Stored data entries

*** Block opens ***

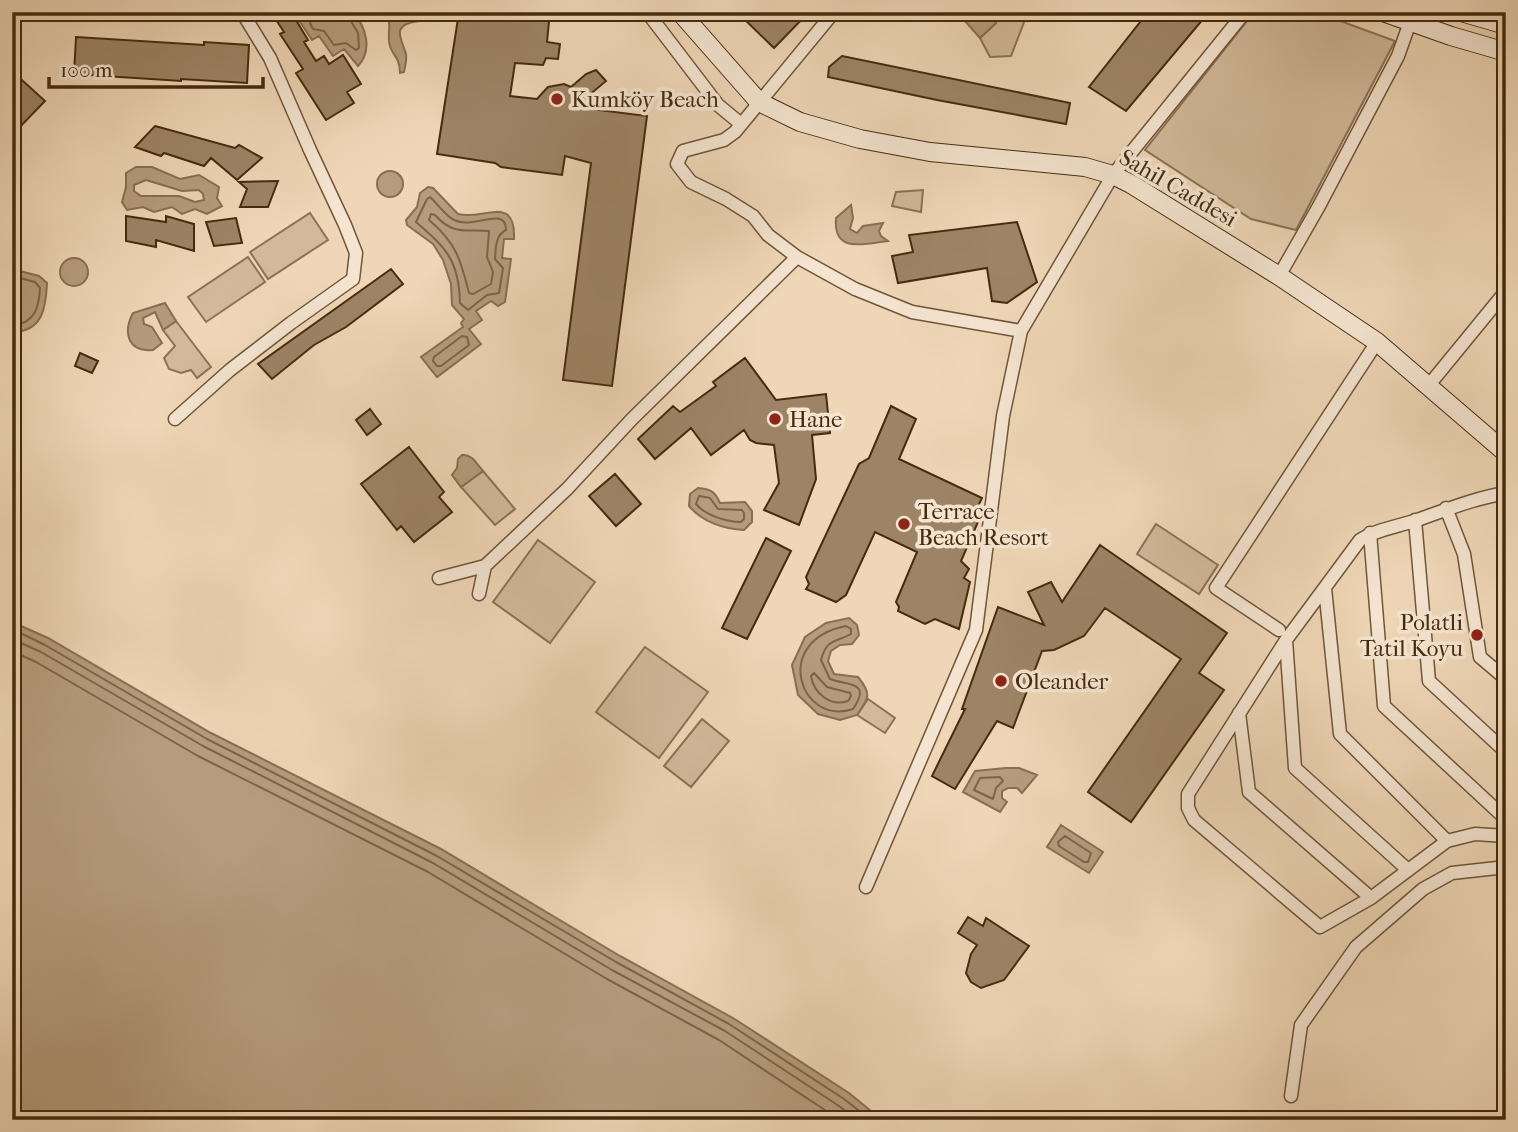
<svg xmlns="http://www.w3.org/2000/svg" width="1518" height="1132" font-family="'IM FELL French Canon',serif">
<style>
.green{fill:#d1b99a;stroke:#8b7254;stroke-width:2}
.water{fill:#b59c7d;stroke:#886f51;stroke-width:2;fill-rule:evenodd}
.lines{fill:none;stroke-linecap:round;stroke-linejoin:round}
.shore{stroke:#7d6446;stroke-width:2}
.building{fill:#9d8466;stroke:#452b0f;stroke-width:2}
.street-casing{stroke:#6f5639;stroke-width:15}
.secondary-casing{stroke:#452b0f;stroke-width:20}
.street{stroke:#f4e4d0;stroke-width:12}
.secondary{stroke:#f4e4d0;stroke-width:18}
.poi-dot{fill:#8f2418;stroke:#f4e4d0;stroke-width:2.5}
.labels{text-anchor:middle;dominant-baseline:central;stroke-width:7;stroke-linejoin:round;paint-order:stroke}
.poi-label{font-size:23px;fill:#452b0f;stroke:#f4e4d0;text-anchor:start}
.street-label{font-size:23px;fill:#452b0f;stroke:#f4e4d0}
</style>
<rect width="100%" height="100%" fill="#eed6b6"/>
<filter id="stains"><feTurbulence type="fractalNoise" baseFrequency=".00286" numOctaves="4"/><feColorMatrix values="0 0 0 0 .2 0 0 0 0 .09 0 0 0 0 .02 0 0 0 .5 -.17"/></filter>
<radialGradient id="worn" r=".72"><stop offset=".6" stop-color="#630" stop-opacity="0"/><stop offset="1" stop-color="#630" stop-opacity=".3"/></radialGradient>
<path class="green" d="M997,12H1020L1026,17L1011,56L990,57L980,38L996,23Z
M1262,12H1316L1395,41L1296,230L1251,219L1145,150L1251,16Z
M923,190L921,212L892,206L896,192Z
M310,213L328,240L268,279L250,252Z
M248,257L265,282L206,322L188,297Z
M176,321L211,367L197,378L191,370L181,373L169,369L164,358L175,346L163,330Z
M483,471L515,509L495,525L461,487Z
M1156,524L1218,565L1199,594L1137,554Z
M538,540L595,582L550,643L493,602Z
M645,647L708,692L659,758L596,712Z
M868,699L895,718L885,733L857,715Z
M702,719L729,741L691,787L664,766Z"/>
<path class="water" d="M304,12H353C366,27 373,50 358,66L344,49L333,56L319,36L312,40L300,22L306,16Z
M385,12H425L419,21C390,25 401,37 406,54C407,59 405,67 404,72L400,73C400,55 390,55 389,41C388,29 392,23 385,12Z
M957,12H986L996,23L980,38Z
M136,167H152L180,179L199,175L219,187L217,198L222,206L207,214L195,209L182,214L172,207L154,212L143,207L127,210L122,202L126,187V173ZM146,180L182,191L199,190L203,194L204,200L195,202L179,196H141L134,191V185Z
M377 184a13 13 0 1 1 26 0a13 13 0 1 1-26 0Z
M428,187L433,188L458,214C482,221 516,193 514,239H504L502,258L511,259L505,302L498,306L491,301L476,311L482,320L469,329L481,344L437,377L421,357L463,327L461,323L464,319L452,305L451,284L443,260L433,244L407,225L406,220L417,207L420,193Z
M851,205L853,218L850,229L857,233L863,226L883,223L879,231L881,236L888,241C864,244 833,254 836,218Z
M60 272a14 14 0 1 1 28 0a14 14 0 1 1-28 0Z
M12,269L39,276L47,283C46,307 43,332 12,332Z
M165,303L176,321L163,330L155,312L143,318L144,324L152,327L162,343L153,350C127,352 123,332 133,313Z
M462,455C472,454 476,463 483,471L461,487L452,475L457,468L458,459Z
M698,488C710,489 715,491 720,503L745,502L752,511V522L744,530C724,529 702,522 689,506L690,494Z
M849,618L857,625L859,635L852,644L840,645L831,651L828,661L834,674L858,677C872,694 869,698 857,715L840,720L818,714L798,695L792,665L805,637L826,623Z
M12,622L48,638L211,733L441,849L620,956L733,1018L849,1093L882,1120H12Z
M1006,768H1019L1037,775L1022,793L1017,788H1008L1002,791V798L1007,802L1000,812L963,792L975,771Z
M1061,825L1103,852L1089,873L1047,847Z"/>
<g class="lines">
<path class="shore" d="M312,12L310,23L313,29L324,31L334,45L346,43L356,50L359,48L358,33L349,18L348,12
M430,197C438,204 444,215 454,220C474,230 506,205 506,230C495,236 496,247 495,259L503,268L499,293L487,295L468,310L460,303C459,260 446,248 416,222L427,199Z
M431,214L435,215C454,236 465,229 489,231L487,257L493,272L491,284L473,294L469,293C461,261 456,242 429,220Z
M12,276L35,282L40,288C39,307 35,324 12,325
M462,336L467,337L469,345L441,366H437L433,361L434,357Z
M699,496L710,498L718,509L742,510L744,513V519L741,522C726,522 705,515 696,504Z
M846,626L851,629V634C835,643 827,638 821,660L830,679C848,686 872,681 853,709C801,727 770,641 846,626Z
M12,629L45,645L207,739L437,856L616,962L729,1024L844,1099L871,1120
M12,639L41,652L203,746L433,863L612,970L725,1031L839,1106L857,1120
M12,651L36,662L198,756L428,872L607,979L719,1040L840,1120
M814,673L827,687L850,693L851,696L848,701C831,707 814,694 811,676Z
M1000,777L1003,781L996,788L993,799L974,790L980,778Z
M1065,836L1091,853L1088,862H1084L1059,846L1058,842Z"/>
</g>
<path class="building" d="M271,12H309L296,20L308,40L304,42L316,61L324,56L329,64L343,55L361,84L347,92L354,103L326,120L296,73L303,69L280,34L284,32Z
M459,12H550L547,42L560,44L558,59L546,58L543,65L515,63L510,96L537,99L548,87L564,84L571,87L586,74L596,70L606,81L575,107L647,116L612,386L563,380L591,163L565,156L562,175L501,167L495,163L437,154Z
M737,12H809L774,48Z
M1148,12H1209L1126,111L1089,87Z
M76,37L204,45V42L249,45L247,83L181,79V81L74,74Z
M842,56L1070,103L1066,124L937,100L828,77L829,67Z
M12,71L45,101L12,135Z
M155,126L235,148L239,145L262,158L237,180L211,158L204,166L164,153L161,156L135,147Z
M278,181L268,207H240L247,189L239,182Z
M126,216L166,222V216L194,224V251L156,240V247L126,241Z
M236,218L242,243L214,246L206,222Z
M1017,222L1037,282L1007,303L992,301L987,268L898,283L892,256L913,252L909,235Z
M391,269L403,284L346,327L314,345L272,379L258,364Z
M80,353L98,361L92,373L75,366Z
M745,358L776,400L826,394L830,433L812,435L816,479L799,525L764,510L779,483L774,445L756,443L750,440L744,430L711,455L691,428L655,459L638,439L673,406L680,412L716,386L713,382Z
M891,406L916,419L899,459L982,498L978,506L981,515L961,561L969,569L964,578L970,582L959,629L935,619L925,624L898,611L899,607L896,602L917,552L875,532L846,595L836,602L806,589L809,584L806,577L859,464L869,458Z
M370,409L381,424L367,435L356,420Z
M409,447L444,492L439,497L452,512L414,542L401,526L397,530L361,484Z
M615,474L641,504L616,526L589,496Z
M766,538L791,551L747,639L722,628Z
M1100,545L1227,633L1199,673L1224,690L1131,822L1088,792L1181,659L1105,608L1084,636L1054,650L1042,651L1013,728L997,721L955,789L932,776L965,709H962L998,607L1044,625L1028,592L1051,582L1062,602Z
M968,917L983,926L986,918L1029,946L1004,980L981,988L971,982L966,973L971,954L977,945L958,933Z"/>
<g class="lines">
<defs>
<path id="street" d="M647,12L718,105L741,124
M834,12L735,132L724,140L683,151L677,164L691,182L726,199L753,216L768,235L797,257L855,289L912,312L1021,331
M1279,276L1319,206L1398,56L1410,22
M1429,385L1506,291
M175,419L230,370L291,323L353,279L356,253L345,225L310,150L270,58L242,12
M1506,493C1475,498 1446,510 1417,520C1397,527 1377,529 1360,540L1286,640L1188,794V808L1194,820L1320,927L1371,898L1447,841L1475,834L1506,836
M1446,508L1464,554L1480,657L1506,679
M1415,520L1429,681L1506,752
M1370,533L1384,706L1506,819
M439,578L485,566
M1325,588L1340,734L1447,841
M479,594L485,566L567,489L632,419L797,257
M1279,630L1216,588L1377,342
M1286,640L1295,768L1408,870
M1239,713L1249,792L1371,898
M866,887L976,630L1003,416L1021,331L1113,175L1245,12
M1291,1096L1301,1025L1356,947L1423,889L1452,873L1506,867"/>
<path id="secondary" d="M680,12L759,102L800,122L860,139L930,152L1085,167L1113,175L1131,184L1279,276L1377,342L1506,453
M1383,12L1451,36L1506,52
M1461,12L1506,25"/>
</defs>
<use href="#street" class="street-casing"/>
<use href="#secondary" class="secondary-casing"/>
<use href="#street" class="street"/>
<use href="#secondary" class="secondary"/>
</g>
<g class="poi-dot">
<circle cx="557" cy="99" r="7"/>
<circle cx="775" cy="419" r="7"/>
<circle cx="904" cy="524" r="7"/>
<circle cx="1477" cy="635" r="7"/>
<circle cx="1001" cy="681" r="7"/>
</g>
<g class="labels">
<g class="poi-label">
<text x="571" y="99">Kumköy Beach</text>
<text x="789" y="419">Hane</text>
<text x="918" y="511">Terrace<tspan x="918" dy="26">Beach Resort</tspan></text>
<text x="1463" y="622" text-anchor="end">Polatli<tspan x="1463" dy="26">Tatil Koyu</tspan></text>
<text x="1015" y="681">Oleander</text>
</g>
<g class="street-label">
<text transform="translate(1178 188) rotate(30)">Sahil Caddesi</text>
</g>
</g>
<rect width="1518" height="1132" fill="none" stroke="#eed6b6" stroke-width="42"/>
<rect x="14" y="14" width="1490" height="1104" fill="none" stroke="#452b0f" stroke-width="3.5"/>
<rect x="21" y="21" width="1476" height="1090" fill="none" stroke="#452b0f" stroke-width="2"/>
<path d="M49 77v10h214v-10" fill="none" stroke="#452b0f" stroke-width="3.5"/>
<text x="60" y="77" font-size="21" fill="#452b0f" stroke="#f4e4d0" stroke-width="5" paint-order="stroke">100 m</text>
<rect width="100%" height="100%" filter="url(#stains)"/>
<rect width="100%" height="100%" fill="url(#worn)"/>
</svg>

*** Block closes ***

Work item
Would you give the number of lines of the data that include the string "labels"? Nothing else is wanted.

Expected answer
2